Wednesday, August 20, 2008

Don't Tread on Me

Via A Stitch in Haste

James Hetfield, the lead singer of Metallica determined that there was a problem with vandals on his private property and decides to erect a fence to keep people off of it. Sounds pretty straightforward to me (although not necessarily to MSNBC given the obvious tilt of the headline).

Of course, when the definition of "public use" involves the use of one's land by non-owners of that land, and the "public" thinks that they should have access to that land, things start to get a bit messy and needless controversy arises. I agree with Kip on all points, and for any defender of property rights, this is a no-brainer:

- The property is owned by James Hetfield. It is his and his alone to do with as he wishes so long as it doesn't violate the rights of others.

- It is his right, exclusively, to enter into an agreement that allows people access to his property on terms that he finds acceptable.

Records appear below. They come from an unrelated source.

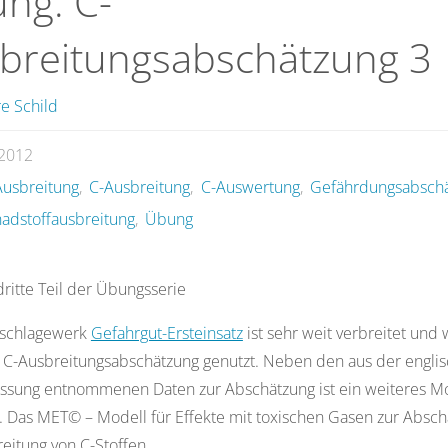
ng: C-
breitungsabschätzung 3
e Schild
i 2012
usbreitung
,
C-Ausbreitung
,
C-Auswertung
,
Gefährdungsabsch
adstoffausbreitung
,
Übung
ritte Teil der Übungsserie
schlagewerk
Gefahrgut-Ersteinsatz
ist sehr weit verbreitet und 
 C-Ausbreitungsabschätzung genutzt. Neben den aus der engli
assung entnommenen Daten zur Abschätzung ist ein weiteres M
. Das MET© – Modell für Effekte mit toxischen Gasen zur Absc
eitung von C-Stoffen.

- If a municipality is unable to reach an agreement with Hetfield (or any other landowner) on terms regarding an easement (although libertarians would argue this is not a legitimate function of government), private individuals or associations of individuals can reach out to Hetfield and attempt to negotiate an easement at terms Hetfield would accept.

- If these measures fail, then access to the land is not granted.

This isn't the first time Hetfield has been in a situation where his stance towards protecting his own property has drawn criticism. I recall many upset Metallica fans circa 2000 when the band sued Napster.

Situations like this one remind me that the distinction between what is public and what is private is virtually non-existent. Worse, if we follow the tortured logic of the Supreme Court's abominable ruling in Kelo v New London, all a hack bureaucrat needs to do is argue "public use" as "public purpose" and argue a public benefit of keeping the hiking trail open to attempt to take the land via eminent domain. I am not arguing such an event would occur or it would be successful in the event that it would occur. However, the fact Kip or I would even think about eminent domain in this situation speaks volumes about the utter disregard many people have for private property rights.

Inspiration for the post title here.